Pick up the news story on the LightSail 2 solar sail after its last sentence and write the next few paragraphs.

**Document extract**
Content starts
Planetary Society's solar sail appears to deploy properly

LOS ANGELES — A tiny spacecraft orbiting Earth appeared to successfully unfurl a solar sail Tuesday to test the potential of using only sunlight for propulsion, mission officials said.

Deployment commands were sent to the Planetary Society's LightSail 2 from mission control at California Polytechnic State University, San Luis Obispo.

"Sail deployment appears to have been very successful," said Bruce Betts, LightSail program manager and chief scientist at the Planetary Society.

Photos to be transmitted later were expected to confirm data received from the spacecraft that included a count of the number of turns by a deployment motor.

"Success! We're sailing, peoples!" tweeted Bill Nye, CEO of the Planetary Society and better known to TV viewers as "The Science Guy."

The crowd-funded spacecraft, about the size of a loaf of bread, was among 24 research satellites launched aboard a SpaceX Falcon Heavy rocket from Florida last month.

The sail is formed by four triangular sheets of extremely thin, reflective Mylar that form a square totaling 344 square feet (32 square meters).

If it works as planned, the momentum of photons hitting the sail will accelerate the craft, a method researchers see as a potential way to propel tiny satellites known as CubeSats.
Content ends
**Given data**
Content starts
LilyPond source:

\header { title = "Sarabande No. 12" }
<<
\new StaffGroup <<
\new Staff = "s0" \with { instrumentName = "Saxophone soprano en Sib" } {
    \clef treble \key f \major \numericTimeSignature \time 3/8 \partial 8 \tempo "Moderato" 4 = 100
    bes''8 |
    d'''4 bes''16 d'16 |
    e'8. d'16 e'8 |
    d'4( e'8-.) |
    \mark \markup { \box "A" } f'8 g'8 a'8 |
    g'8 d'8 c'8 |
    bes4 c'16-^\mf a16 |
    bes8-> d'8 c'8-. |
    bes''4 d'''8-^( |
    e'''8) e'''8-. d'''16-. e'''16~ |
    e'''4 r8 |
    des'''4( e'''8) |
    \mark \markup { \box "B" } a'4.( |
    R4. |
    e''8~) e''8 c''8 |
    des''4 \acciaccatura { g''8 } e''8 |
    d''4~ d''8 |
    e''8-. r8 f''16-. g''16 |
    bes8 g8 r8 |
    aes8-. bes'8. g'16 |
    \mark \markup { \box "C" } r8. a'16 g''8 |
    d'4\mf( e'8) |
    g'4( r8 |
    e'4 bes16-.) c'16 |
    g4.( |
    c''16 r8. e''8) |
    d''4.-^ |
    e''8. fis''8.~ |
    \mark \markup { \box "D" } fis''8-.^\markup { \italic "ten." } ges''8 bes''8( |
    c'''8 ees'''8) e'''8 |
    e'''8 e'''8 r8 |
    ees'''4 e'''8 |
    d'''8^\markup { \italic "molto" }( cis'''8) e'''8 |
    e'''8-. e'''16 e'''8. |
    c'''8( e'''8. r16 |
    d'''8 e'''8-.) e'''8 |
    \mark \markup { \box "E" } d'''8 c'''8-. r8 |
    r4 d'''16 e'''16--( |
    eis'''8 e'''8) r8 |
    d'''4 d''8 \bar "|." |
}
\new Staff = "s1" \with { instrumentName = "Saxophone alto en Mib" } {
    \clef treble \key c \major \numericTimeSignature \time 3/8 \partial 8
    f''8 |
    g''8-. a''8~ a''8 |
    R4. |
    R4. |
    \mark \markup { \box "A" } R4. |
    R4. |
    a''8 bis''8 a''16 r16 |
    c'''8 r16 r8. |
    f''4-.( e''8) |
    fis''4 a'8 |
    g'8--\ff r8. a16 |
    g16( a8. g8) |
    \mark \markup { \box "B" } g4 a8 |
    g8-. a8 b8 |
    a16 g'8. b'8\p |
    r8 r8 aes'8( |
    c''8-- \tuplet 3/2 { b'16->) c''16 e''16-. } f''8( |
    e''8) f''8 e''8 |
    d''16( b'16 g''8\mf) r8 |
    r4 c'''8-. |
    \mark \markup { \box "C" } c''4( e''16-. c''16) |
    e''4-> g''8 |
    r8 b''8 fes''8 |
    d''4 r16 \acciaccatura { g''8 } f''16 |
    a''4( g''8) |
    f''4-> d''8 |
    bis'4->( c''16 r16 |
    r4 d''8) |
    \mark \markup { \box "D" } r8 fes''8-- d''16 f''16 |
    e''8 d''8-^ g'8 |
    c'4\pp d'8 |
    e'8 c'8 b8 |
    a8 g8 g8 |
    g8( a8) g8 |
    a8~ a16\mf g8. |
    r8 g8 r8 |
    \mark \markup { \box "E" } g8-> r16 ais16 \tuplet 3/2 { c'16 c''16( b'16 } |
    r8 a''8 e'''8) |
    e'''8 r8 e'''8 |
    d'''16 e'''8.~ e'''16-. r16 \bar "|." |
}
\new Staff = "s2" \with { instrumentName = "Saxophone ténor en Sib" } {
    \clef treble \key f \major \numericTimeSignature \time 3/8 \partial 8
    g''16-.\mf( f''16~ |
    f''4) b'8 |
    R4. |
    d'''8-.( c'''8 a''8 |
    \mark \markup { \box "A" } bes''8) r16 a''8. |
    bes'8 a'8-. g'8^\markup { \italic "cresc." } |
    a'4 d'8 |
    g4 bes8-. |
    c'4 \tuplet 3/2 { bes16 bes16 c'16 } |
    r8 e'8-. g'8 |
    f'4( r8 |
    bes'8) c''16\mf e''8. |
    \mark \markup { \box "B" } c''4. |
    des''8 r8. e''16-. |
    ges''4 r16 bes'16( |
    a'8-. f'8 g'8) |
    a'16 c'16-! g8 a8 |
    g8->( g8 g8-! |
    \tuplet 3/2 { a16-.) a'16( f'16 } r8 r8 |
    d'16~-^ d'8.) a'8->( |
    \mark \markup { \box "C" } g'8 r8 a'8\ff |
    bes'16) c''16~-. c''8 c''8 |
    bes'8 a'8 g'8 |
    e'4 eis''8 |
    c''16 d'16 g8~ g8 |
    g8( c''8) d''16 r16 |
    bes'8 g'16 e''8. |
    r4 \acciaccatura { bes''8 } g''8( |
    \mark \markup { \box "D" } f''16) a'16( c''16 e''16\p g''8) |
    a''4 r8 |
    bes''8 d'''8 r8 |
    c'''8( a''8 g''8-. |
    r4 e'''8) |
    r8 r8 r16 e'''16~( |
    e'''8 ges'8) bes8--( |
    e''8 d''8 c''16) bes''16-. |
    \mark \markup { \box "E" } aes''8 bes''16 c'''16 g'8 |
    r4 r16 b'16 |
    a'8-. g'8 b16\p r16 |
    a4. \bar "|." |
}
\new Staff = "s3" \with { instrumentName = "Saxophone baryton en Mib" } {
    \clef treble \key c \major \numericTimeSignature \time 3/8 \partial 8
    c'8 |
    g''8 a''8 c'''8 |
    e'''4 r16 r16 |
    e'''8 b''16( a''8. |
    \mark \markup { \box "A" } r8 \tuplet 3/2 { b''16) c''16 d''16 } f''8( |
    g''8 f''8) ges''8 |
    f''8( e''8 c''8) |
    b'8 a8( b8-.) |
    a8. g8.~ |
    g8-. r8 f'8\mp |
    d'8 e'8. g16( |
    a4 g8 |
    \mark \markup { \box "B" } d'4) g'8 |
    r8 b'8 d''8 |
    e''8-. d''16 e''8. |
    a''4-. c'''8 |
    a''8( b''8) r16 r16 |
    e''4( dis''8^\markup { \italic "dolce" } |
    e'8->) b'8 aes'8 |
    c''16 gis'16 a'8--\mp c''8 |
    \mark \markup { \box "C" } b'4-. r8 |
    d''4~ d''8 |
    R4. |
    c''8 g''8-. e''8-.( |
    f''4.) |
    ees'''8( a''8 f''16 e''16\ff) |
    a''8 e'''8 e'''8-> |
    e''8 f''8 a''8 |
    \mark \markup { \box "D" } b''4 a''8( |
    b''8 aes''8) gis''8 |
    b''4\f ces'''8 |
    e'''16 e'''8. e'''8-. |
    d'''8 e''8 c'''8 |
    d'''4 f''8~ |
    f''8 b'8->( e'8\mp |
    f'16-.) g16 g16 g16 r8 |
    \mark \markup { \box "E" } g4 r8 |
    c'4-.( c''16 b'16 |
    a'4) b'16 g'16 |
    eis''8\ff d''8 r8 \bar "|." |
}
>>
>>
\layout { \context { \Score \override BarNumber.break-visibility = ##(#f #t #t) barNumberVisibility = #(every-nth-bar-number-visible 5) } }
Content ends
**Result for this exercise**
Such acceleration occurs slowly but is constant, so speed will build up over time.

The project's goal is to try to have sunlight alone raise the orbit of LightSail 2 by a measureable amount.

It's the third solar sail project for The Planetary Society, a Pasadena-based organization that encourages advancement of space science and exploration.

The first mission, Cosmos 1, never reached orbit because of a launch rocket failure in 2005.

In 2015, LightSail 1 completed a test flight by deploying a sail before falling back into the atmosphere.

Japan's space agency also successfully launched a solar sail dubbed Ikaros in 2010.

The Planetary Society was founded by the late astronomer Carl Sagan and two veterans of NASA's Jet Propulsion Laboratory, Louis Friedman and Bruce Murray.